If left to its own devices, the NCAA would probably encrust the new financial freedom granted to college athletes with so many nitpicky rules that they wouldn’t feel free at all. But the association is not going to be left to its own devices. Not this time.

“While their words are promising, they have used words in the past to deny equity and basic constitutional rights for student-athletes,” said Walker after the NCAA’s announcement. He said that he would continue to press on with a federal NIL bill. You can be sure that whatever rules and regulations Congress puts in place, they’ll be nothing compared to what the NCAA has in mind.

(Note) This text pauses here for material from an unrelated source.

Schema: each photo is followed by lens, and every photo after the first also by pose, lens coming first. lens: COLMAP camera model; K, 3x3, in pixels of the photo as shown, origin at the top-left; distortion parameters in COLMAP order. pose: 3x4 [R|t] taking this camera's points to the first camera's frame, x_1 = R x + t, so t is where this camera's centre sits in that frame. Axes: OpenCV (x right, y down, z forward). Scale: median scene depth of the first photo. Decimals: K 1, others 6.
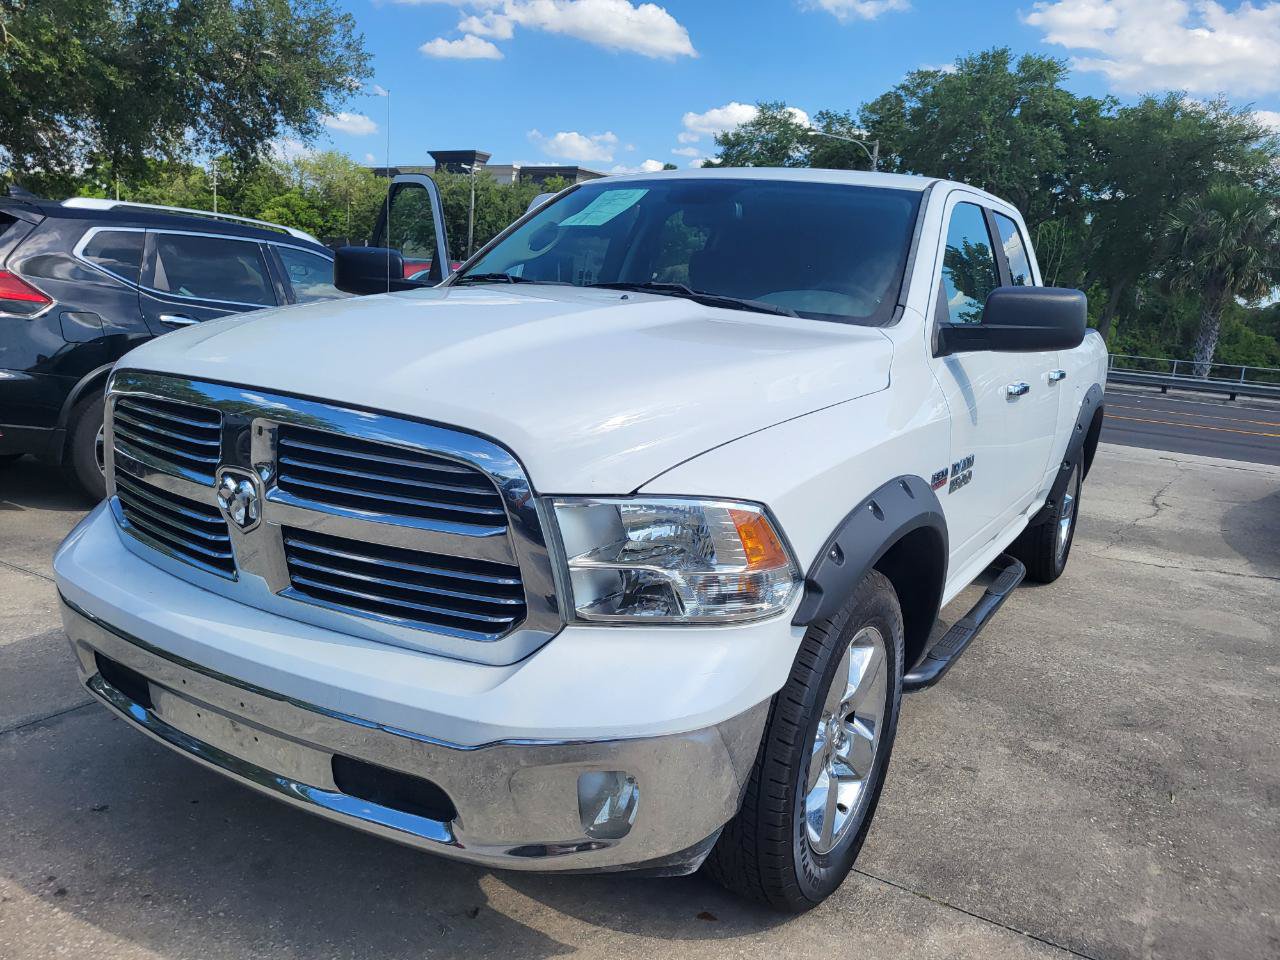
lens RADIAL K [[969.2, 0, 648.5], [0, 969.2, 484.2], [0, 0, 1]] dist [0.048696, -0.039978]
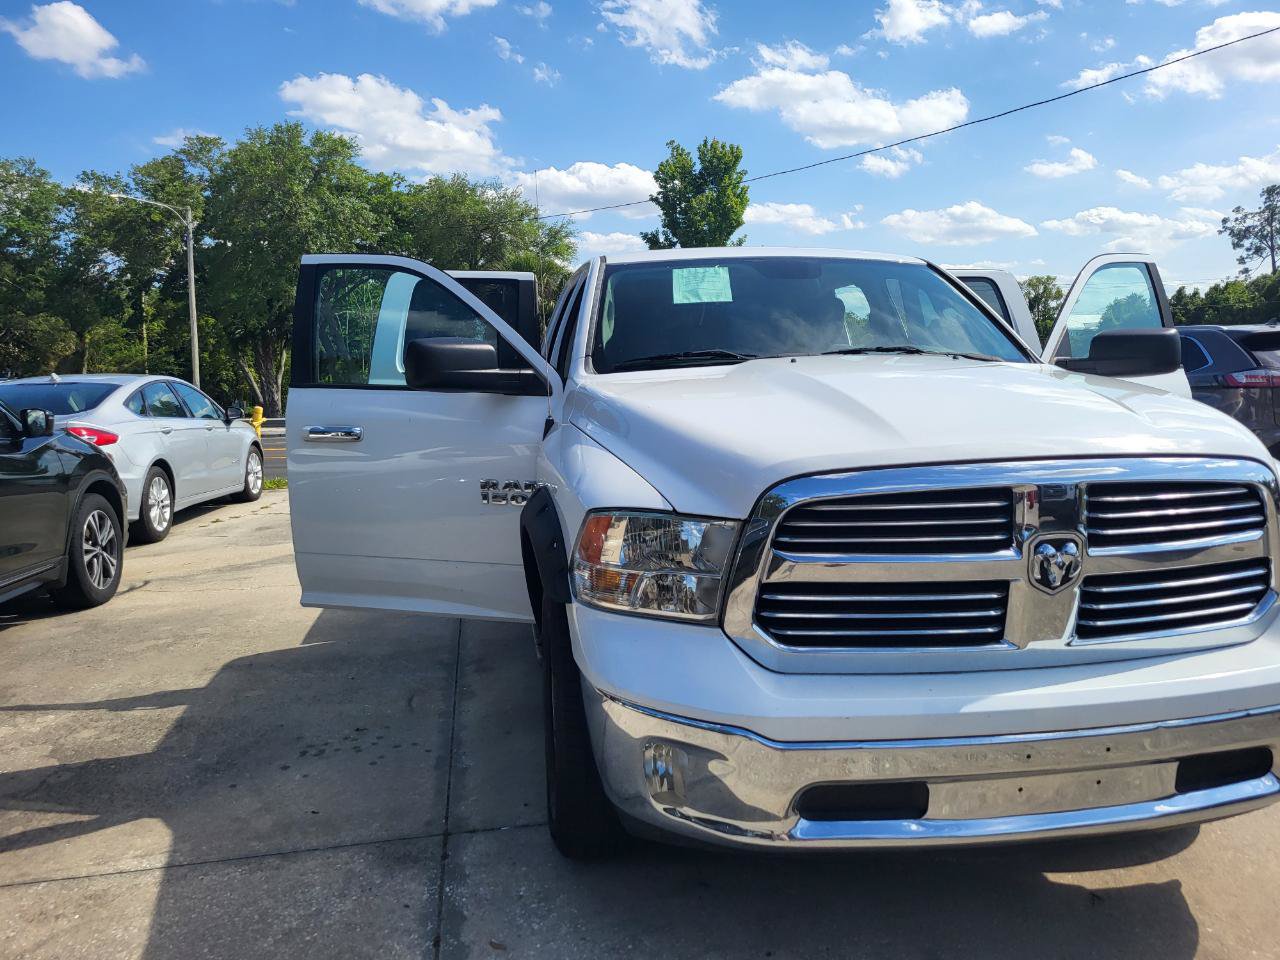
lens RADIAL K [[962.9, 0, 656.4], [0, 962.9, 455.5], [0, 0, 1]] dist [0.058773, -0.044866]
pose [[0.757010, -0.144526, 0.637219, -0.106932], [0.200540, 0.979554, -0.016069, -0.012895], [-0.621868, 0.139952, 0.770515, 0.033055]]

I’m sure the NCAA hopes to draw the line at name, image and likeness. But I think it’s more likely that this marks the beginning, not the end, of payments for players. For one thing, allowing NIL payments makes a mockery of everything the NCAA has been telling the courts. In a series of antitrust cases, it has argued that paying the players would bring about the ruination of college sports. It is now clear that even the NCAA doesn’t believe that.

For another, once some athletes begin to reap endorsement money, players without endorsement deals are going to want some form of compensation. The pressure to actually start paying them a salary will be enormous. When the NCAA starts to argue - as it surely will - that this will lead to the ruination of college sports, people will roll their eyes. Legislators will file bills to pay the players. Fans will rally around the issue.

And the NCAA, once again, will have no choice but to capitulate. You can only cry wolf so many times.

Joe Nocera is a Bloomberg Opinion columnist covering business.